Friedman’s fervent advocacy of free trade and the efficiency of unregulated markets gave intellectual ballast to the so-called Washington Consensus. Free markets, the thinking went, not only generated wealth for all nations but also maximized consumer choice, reduced prices and optimized the use of scarce resources. Friedman’s faith in the efficiency of markets came to constitute what John Stuart Mill referred to as “the deep slumber of a decided opinion.”

Friedman was the most influential proponent of free trade since Adam Smith declared it, in 1776, the basis of the wealth of nations. But in 1980, few people in China, including the academics who invited Friedman to a lecture tour, knew that their American guest was an impatient, even volatile, ideologue.

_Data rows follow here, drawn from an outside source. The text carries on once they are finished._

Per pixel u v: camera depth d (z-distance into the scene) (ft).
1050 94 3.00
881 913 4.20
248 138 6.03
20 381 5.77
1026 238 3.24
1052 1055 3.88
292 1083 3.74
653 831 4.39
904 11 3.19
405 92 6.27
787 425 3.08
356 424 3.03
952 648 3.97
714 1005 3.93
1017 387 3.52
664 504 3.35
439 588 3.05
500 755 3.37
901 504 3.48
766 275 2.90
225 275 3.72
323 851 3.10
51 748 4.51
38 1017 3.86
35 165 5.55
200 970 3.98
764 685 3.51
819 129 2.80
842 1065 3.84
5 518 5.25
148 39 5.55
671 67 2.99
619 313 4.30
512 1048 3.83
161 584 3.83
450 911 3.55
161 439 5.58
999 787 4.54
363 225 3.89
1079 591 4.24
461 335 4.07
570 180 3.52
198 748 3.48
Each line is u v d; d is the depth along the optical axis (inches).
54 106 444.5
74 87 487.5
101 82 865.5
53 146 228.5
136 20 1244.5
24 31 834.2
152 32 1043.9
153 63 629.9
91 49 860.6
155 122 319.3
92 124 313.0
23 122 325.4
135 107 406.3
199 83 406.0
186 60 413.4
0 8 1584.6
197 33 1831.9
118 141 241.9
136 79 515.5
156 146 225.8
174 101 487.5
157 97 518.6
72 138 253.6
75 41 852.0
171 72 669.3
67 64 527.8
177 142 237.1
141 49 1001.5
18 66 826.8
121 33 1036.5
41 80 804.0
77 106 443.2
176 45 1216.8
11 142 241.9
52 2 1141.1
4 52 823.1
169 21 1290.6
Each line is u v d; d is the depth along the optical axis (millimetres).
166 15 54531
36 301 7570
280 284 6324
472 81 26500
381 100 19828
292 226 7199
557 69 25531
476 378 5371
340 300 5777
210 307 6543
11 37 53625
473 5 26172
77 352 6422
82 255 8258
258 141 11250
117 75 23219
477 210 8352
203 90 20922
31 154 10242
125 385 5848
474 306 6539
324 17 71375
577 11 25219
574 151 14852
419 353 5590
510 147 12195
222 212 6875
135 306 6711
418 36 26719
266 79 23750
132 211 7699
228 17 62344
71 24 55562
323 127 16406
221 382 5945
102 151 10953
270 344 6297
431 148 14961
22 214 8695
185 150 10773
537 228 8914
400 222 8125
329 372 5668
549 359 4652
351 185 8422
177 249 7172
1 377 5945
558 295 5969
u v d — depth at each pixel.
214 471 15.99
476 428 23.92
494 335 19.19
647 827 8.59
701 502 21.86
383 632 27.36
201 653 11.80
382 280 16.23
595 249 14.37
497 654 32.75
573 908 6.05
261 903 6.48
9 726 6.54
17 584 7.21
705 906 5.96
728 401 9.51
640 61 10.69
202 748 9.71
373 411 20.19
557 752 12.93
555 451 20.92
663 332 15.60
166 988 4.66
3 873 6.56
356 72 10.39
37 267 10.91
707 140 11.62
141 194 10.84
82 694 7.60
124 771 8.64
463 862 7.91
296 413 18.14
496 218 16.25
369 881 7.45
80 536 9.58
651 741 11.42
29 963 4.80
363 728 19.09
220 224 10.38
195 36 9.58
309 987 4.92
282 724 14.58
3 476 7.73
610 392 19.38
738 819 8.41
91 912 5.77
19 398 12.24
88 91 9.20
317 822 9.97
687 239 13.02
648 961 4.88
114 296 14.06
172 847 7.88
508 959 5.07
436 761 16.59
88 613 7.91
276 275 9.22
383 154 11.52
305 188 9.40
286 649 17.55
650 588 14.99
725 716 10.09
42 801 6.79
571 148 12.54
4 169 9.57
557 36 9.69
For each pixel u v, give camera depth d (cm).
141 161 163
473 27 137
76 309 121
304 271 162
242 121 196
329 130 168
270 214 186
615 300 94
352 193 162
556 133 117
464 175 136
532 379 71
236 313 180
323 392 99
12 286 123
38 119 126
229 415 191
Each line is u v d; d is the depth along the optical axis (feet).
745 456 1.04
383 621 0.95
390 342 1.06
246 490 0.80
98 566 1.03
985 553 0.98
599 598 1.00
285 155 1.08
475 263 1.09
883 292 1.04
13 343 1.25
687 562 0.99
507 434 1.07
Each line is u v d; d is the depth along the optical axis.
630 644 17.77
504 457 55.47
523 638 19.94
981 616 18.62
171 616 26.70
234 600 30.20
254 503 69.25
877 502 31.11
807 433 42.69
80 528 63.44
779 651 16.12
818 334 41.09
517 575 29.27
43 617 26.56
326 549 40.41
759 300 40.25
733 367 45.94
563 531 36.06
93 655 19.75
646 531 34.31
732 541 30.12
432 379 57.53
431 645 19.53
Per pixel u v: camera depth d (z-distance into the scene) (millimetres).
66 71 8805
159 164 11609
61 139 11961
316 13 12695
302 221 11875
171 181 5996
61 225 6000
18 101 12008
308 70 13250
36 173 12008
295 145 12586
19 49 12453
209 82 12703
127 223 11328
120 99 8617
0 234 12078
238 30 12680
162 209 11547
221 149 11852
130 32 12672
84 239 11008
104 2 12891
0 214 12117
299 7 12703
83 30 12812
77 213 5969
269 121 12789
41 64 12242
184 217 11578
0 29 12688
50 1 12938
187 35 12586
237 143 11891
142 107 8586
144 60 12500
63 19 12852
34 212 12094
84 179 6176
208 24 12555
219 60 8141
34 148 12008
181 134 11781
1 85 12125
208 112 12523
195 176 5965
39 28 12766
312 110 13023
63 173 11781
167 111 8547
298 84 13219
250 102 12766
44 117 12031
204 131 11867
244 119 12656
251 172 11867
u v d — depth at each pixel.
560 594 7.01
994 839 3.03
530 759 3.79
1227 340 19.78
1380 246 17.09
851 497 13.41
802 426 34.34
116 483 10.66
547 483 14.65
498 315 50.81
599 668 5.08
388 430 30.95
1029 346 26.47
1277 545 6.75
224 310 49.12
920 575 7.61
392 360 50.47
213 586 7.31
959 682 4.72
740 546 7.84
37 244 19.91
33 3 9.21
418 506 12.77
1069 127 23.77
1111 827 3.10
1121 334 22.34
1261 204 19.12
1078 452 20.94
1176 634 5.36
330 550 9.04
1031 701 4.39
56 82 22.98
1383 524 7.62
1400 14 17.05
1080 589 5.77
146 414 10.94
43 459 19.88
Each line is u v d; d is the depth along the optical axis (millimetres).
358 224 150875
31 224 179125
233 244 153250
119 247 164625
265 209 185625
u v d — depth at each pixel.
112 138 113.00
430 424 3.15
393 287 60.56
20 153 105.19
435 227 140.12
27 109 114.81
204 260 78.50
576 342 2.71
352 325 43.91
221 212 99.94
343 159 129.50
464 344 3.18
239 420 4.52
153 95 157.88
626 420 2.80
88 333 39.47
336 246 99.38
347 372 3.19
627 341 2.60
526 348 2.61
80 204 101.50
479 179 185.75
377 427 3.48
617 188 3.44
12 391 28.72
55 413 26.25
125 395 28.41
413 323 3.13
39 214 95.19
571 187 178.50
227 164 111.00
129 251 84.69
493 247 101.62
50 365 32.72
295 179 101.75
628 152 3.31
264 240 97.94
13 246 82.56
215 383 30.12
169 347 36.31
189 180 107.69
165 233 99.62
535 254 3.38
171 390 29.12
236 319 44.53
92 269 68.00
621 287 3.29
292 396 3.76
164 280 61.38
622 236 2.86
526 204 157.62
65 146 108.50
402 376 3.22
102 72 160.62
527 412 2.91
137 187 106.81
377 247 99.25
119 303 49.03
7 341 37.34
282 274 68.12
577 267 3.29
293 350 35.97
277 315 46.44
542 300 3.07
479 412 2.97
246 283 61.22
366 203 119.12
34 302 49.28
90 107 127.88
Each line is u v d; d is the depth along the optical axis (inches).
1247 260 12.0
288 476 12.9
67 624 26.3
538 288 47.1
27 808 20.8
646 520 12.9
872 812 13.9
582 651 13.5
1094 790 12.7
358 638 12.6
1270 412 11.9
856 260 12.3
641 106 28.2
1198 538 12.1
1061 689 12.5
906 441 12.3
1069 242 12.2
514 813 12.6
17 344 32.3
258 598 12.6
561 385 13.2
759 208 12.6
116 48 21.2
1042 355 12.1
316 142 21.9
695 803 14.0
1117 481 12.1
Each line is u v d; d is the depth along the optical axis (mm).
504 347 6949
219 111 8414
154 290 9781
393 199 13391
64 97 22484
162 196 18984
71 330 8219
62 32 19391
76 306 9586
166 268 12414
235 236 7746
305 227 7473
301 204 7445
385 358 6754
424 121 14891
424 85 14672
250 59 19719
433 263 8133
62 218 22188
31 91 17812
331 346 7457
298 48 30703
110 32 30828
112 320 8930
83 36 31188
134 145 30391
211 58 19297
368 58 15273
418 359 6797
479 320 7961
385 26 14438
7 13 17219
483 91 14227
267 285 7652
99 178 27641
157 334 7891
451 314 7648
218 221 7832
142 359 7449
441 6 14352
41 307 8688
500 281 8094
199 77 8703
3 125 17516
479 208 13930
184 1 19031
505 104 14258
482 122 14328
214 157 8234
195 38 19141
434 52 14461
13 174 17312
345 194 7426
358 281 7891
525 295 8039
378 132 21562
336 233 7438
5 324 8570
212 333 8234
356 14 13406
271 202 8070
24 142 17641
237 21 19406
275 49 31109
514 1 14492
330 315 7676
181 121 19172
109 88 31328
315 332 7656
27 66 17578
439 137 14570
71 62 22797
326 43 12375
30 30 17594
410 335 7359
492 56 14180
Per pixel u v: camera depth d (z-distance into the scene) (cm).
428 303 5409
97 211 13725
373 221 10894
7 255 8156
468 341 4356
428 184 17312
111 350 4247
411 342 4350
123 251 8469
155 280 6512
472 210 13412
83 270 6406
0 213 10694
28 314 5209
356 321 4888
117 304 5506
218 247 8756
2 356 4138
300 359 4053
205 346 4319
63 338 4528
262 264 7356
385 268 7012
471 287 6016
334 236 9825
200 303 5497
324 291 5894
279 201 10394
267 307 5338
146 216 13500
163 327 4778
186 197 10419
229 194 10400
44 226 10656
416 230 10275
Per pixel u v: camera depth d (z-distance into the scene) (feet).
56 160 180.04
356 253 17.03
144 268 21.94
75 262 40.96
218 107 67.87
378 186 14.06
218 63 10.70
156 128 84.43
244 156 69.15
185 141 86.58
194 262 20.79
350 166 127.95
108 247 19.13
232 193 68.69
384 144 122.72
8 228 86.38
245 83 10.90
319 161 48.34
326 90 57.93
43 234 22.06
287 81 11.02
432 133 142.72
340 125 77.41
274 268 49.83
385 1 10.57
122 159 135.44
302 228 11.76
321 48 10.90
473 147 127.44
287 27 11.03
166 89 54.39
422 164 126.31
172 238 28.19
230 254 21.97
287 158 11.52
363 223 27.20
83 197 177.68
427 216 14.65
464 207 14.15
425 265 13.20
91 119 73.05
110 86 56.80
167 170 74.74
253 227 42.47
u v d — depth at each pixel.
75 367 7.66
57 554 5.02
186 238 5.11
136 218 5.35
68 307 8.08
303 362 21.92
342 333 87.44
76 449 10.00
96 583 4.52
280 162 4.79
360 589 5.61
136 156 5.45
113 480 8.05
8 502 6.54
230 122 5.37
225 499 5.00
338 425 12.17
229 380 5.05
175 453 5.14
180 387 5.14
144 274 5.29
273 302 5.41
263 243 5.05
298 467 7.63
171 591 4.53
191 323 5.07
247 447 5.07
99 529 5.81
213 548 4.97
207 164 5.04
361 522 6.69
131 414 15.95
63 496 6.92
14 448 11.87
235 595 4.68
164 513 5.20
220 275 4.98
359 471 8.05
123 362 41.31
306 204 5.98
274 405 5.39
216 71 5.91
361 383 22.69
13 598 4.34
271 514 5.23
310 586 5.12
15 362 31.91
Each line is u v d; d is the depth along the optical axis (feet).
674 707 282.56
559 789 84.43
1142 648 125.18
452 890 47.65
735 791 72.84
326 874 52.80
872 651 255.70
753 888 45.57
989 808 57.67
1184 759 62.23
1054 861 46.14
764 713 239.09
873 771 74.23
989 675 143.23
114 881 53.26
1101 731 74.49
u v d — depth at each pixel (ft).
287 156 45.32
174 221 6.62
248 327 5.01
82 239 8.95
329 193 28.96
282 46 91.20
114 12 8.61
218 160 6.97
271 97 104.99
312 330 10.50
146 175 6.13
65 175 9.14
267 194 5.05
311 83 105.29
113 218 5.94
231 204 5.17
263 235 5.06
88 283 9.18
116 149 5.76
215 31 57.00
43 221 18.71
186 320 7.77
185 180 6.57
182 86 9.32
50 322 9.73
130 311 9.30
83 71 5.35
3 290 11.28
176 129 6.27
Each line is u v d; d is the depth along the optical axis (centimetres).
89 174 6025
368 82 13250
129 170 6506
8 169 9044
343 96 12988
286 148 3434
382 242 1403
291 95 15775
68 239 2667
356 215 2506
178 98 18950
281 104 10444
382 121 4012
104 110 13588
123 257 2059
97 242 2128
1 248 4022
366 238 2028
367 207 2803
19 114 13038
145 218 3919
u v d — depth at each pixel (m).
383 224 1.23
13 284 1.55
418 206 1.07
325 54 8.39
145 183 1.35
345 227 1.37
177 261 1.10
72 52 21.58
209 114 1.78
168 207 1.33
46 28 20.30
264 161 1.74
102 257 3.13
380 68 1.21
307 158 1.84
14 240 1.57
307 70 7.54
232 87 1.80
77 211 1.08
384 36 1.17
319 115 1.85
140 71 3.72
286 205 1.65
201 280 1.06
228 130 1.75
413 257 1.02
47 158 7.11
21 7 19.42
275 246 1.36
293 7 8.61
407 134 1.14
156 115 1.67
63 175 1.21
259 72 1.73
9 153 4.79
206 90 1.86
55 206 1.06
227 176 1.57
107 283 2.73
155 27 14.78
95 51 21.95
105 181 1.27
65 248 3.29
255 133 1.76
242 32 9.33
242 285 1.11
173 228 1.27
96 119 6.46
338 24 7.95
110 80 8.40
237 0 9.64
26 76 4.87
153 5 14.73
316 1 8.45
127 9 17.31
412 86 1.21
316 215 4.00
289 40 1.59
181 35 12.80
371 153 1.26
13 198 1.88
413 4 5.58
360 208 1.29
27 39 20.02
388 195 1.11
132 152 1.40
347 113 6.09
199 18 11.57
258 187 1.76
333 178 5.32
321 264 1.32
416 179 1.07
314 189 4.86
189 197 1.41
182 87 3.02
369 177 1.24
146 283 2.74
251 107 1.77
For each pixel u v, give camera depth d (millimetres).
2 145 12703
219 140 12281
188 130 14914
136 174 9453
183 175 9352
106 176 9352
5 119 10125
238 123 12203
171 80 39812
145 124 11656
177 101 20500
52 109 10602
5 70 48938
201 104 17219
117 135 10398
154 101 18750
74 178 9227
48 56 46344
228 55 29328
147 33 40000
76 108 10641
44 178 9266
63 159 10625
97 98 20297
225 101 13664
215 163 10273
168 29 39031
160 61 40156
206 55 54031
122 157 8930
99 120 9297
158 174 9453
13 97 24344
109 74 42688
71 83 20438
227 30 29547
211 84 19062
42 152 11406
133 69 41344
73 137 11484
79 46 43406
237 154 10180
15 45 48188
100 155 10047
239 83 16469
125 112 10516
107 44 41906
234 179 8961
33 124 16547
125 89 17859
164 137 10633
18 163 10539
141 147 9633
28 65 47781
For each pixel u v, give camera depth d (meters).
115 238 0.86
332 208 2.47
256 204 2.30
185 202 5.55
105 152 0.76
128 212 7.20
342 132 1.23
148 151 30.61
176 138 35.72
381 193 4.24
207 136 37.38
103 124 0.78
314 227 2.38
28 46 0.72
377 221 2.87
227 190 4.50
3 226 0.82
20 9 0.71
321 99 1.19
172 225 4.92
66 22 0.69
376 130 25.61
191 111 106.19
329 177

A series of (often comical) misunderstandings ensued. Friedman complained about the Chinese man with a “terrible body odor” who received him at the Beijing airport; the man turned out to be one of his academic hosts. Friedman’s lectures in praise of free markets were met with bewilderment. His assertion that capitalism was superior to socialism disturbed the Chinese greatly. Some of the more agitated Chinese economists went in a delegation to Friedman’s hotel to lecture him about the achievements of their regime.

Friedman, who (erroneously) saw Japan and South Korea as brilliant examples of open, competitive markets, was understandably impatient in China; the country embodied everything that was wrong with government planning. Indeed, China in 1980 was just lurching out of Mao Zedong’s calamitous experiments. Deng Xiaoping’s government was trying to improvise new solutions to the country’s economic backwardness, which officials thought had exposed China to humiliation in the 19th and early 20th centuries. “Development,” Deng said, “is the only truth. If we don’t develop, we will be bullied.” And national development, in Deng’s view, could be achieved by a variety of means. His flexible attitude was summed up by a much-popularized Chinese maxim: “Cross the river by feeling for the stones.”

The Chinese couldn’t help bristling at Friedman’s blunt dismissals of their government. Despite horrific disasters, the Chinese state had drastically raised literacy and life-expectancy levels. Also, the Chinese were then seeking a third way: They looked to Japan and Singapore rather than the United States for economic models that would accelerate growth without endangering the authority of the Communist Party. The Chinese saw little of value in an American proponent of laissez faire. Friedman left China, angrily claiming that his hosts were “unbelievably ignorant about how a market or capitalist system works.”

The philosophical father of economic protectionism is, in fact, Alexander Hamilton, the founder of the American financial system, whose pupils included the Germans, the Japanese and, indirectly, the Chinese.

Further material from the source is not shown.